→ **Your instructions**: Show all the lines in the data below that include the word "each".

*** Opening of Records for the task ***

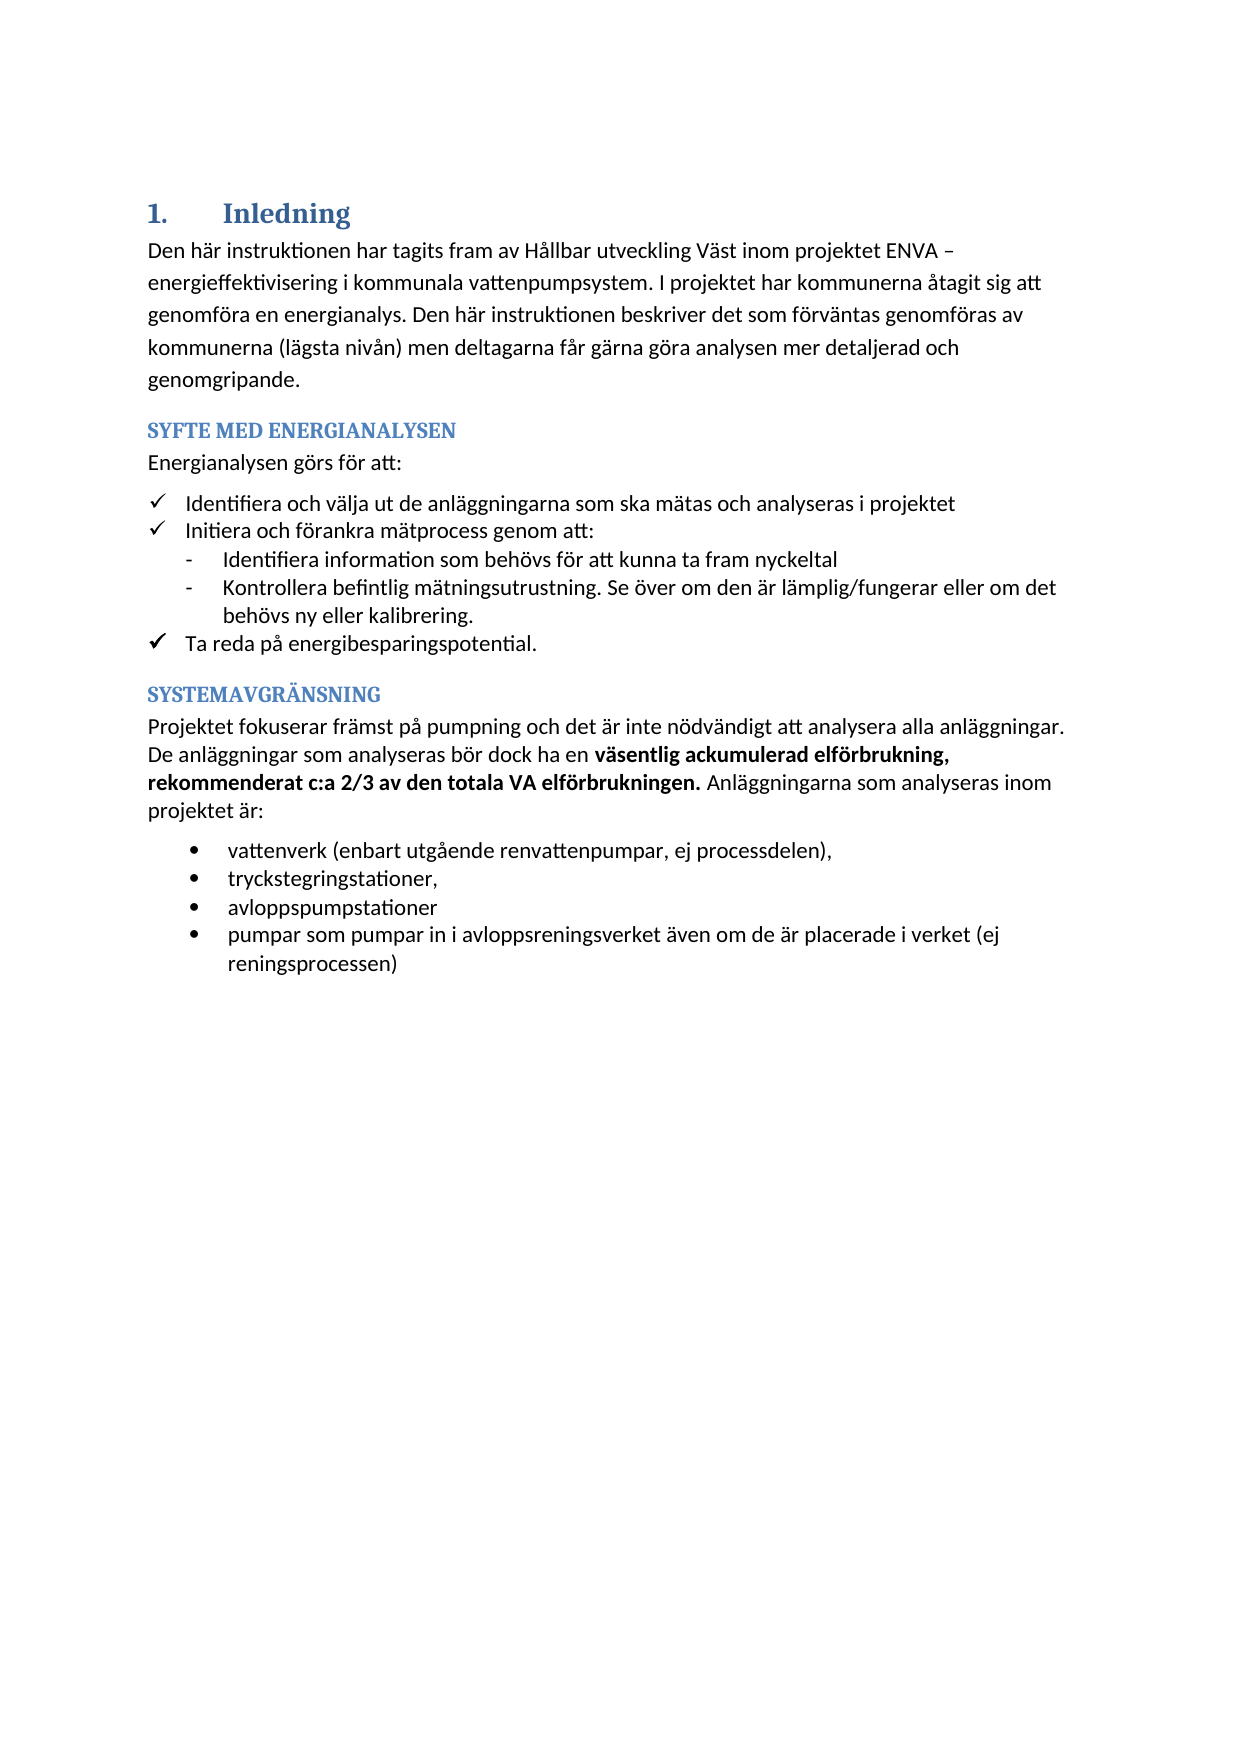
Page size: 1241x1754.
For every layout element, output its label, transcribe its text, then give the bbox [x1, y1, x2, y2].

subtitle SYSTEMAVGRÄNSNING [148, 682, 1093, 708]
list Ta reda på energibesparingspotential. [148, 629, 1093, 657]
list Energianalysen görs för att: [148, 448, 1093, 476]
text Projektet fokuserar främst på pumpning och det är inte nödvändigt att analysera alla anläggningar. De anläggningar som analyseras bör dock ha en väsentlig ackumulerad elförbrukning, rekommenderat c:a 2/3 av den totala VA elförbrukningen. Anläggningarna som analyseras inom projektet är: [148, 712, 1093, 824]
list avloppspumpstationer [190, 893, 1093, 921]
list tryckstegringstationer, [190, 864, 1093, 893]
list Identifiera information som behövs för att kunna ta fram nyckeltal [185, 545, 1093, 573]
list Initiera och förankra mätprocess genom att: [148, 517, 1093, 545]
list vattenverk (enbart utgående renvattenpumpar, ej processdelen), [190, 837, 1093, 864]
list Kontrollera befintlig mätningsutrustning. Se över om den är lämplig/fungerar eller om det behövs ny eller kalibrering. [185, 573, 1093, 629]
list Identifiera och välja ut de anläggningarna som ska mätas och analyseras i projektet [148, 489, 1093, 517]
text Den här instruktionen har tagits fram av Hållbar utveckling Väst inom projektet ENVA – energieffektivisering i kommunala vattenpumpsystem. I projektet har kommunerna åtagit sig att genomföra en energianalys. Den här instruktionen beskriver det som förväntas genomföras av kommunerna (lägsta nivån) men deltagarna får gärna göra analysen mer detaljerad och genomgripande. [148, 236, 1093, 393]
subtitle SYFTE MED ENERGIANALYSEN [148, 418, 1093, 444]
list pumpar som pumpar in i avloppsreningsverket även om de är placerade i verket (ej reningsprocessen) [190, 921, 1093, 977]
subtitle Inledning [148, 198, 1093, 231]
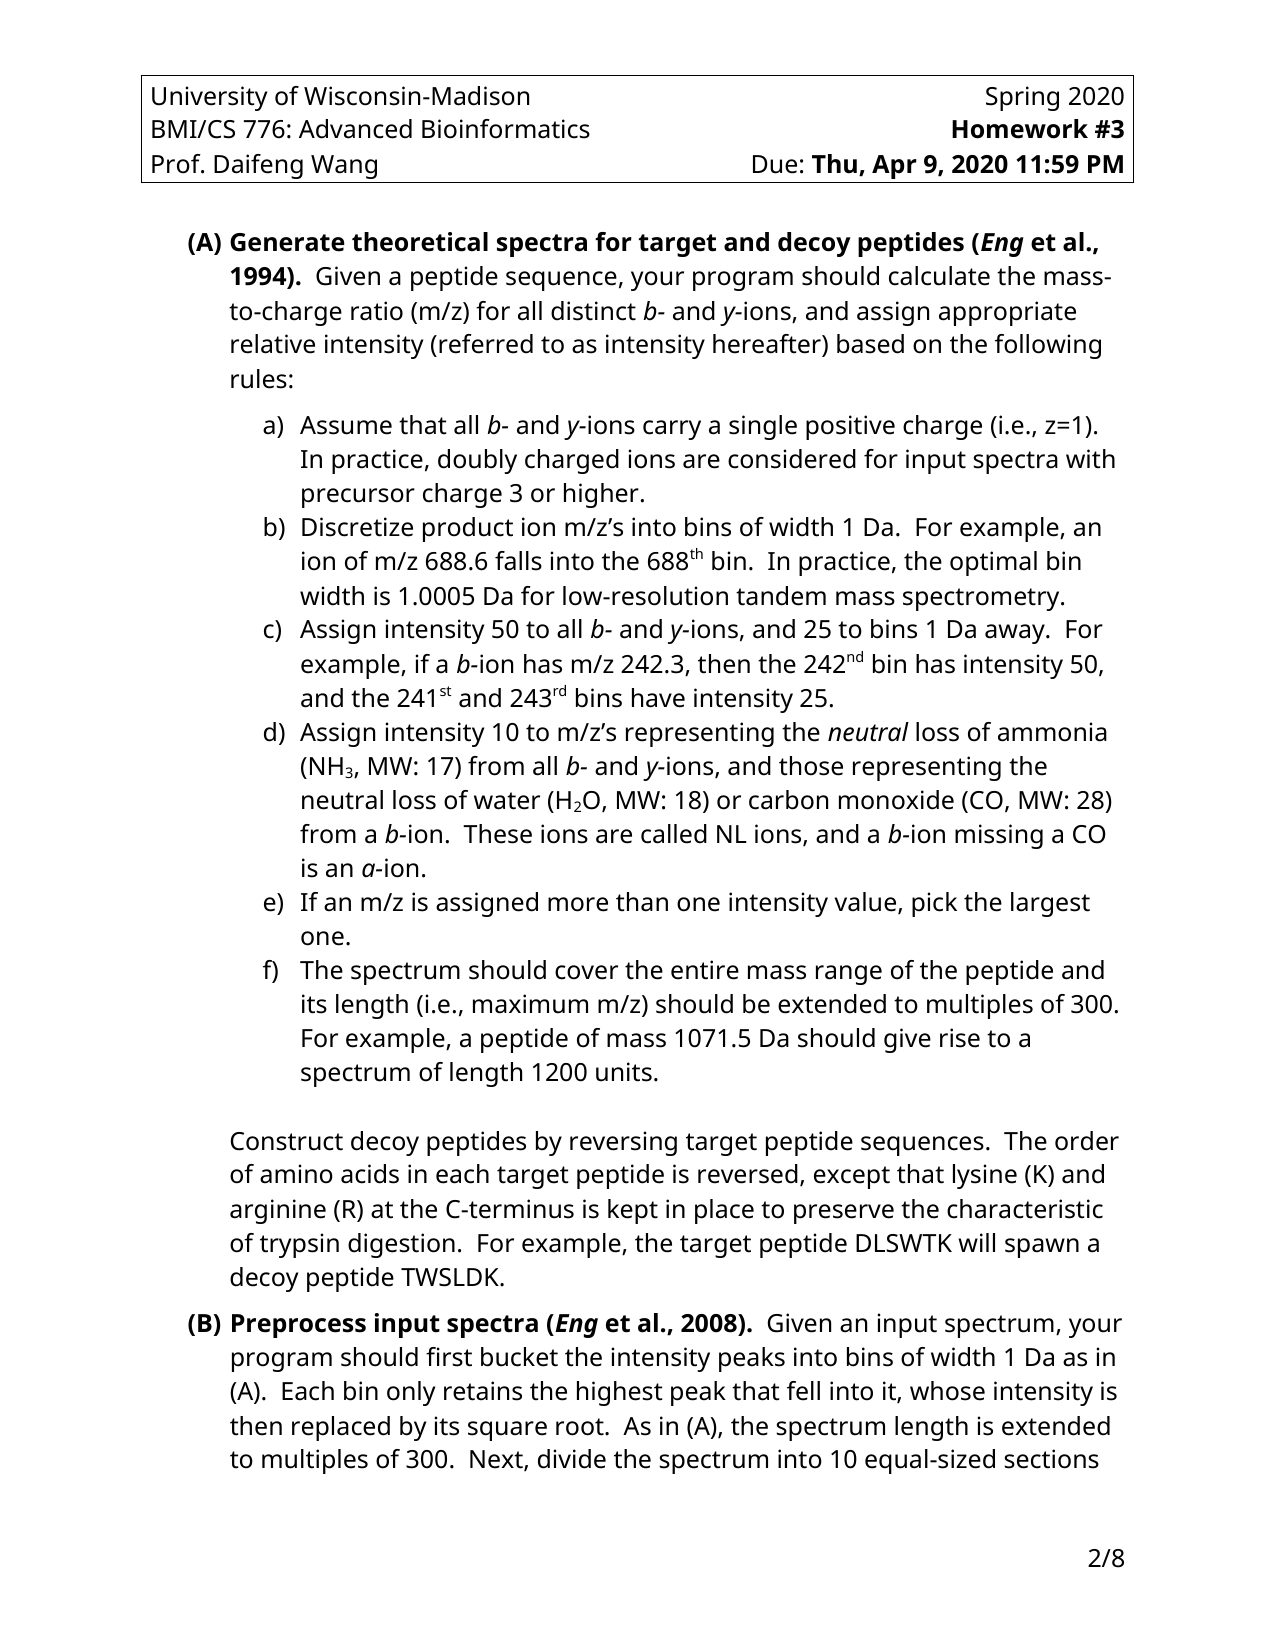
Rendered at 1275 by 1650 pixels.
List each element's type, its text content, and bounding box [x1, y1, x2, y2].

list Assume that all b- and y-ions carry a single positive charge (i.e., z=1). In practice, doubly charged ions are considered for input spectra with precursor charge 3 or higher. [262, 408, 1125, 510]
list The spectrum should cover the entire mass range of the peptide and its length (i.e., maximum m/z) should be extended to multiples of 300. For example, a peptide of mass 1071.5 Da should give rise to a spectrum of length 1200 units. [262, 953, 1125, 1089]
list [187, 1306, 1125, 1476]
list If an m/z is assigned more than one intensity value, pick the largest one. [262, 885, 1125, 953]
text Construct decoy peptides by reversing target peptide sequences. The order of amino acids in each target peptide is reversed, except that lysine (K) and arginine (R) at the C-terminus is kept in place to preserve the characteristic of trypsin digestion. For example, the target peptide DLSWTK will spawn a decoy peptide TWSLDK. [229, 1123, 1125, 1293]
list Assign intensity 10 to m/z’s representing the neutral loss of ammonia (NH3, MW: 17) from all b- and y-ions, and those representing the neutral loss of water (H2O, MW: 18) or carbon monoxide (CO, MW: 28) from a b-ion. These ions are called NL ions, and a b-ion missing a CO is an a-ion. [262, 714, 1125, 885]
list Assign intensity 50 to all b- and y-ions, and 25 to bins 1 Da away. For example, if a b-ion has m/z 242.3, then the 242nd bin has intensity 50, and the 241st and 243rd bins have intensity 25. [262, 612, 1125, 714]
list Generate theoretical spectra for target and decoy peptides (Eng et al., 1994). Given a peptide sequence, your program should calculate the mass-to-charge ratio (m/z) for all distinct b- and y-ions, and assign appropriate relative intensity (referred to as intensity hereafter) based on the following rules: [187, 225, 1125, 395]
list Discretize product ion m/z’s into bins of width 1 Da. For example, an ion of m/z 688.6 falls into the 688th bin. In practice, the optimal bin width is 1.0005 Da for low-resolution tandem mass spectrometry. [262, 510, 1125, 612]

*** Close of Records for the task ***

→ **Exercise result**:
List each element's type, its text content, and bounding box [x1, y1, x2, y2].
text Construct decoy peptides by reversing target peptide sequences. The order of amino acids in each target peptide is reversed, except that lysine (K) and arginine (R) at the C-terminus is kept in place to preserve the characteristic of trypsin digestion. For example, the target peptide DLSWTK will spawn a decoy peptide TWSLDK. [229, 1123, 1125, 1293]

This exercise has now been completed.